* Check your understanding
1. From the post on isometry groups, write out the passage that begins with the words containing "So, is every" and ends with "WILLIAM R. ZAME)".
2. In the post on isometry groups, which theorem is cited for the isometry group of a Riemann manifold being a Lie group?

** Opening Source document block **

The isometry group of a metric space is a topological group (with the compact open topology). The isometry group of a Riemann Manifold is a Liegroup. (Thm. of Steenrod-Myers)
So, is every topological group isomorphic (in the category of topological groups) to the isometry group of a metric space?
And what about the differentiable version: Is every Liegroup isomorphic (in the category of Liegroups) to a isometry group of a Riemann manifold?
Edit: Benjamin Steinberg gave a reference, which fully answers the question in the topological case.
Ryan Budney gave an idea how to realize at least every compact lie group as the isometry group of a Riemannian manifold. (This is proven in THE ISOMETRY GROUPS OF MANIFOLDS
AND THE AUTOMORPHISM GROUPS OF DOMAINS, by RITA SAERENS and WILLIAM R. ZAME)
So for me, still open is the question about the non-compact case: Is even every non-compact Lie group realizable as the isometrygroup of a riemannian manifold?

** Closing Source document block **
** Opening Given records block **

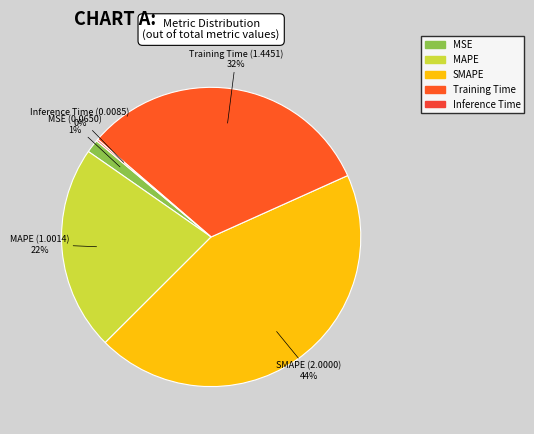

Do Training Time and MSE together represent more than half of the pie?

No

** Closing Given records block **
** Opening Given records block **

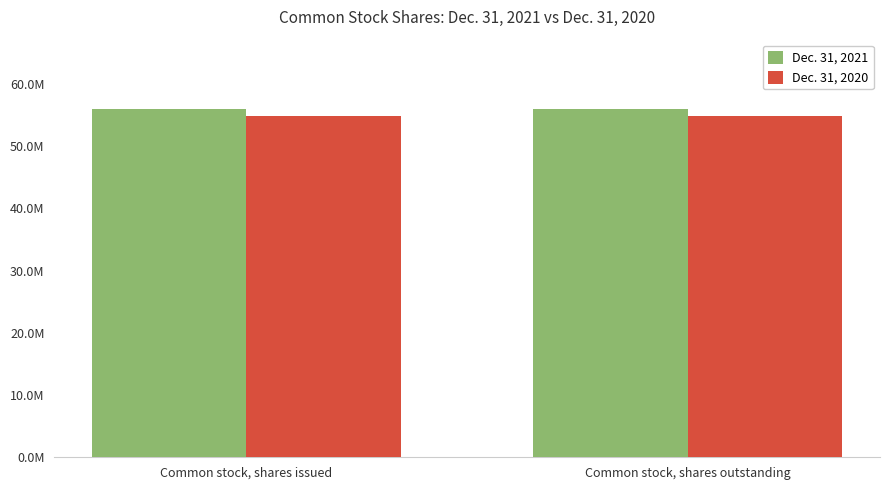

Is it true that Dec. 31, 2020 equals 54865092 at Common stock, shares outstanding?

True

** Closing Given records block **

* Per-task answers
1.
So, is every topological group isomorphic (in the category of topological groups) to the isometry group of a metric space?
And what about the differentiable version: Is every Liegroup isomorphic (in the category of Liegroups) to a isometry group of a Riemann manifold?
Edit: Benjamin Steinberg gave a reference, which fully answers the question in the topological case.
Ryan Budney gave an idea how to realize at least every compact lie group as the isometry group of a Riemannian manifold. (This is proven in THE ISOMETRY GROUPS OF MANIFOLDS
AND THE AUTOMORPHISM GROUPS OF DOMAINS, by RITA SAERENS and WILLIAM R. ZAME)

2. The theorem of Steenrod-Myers.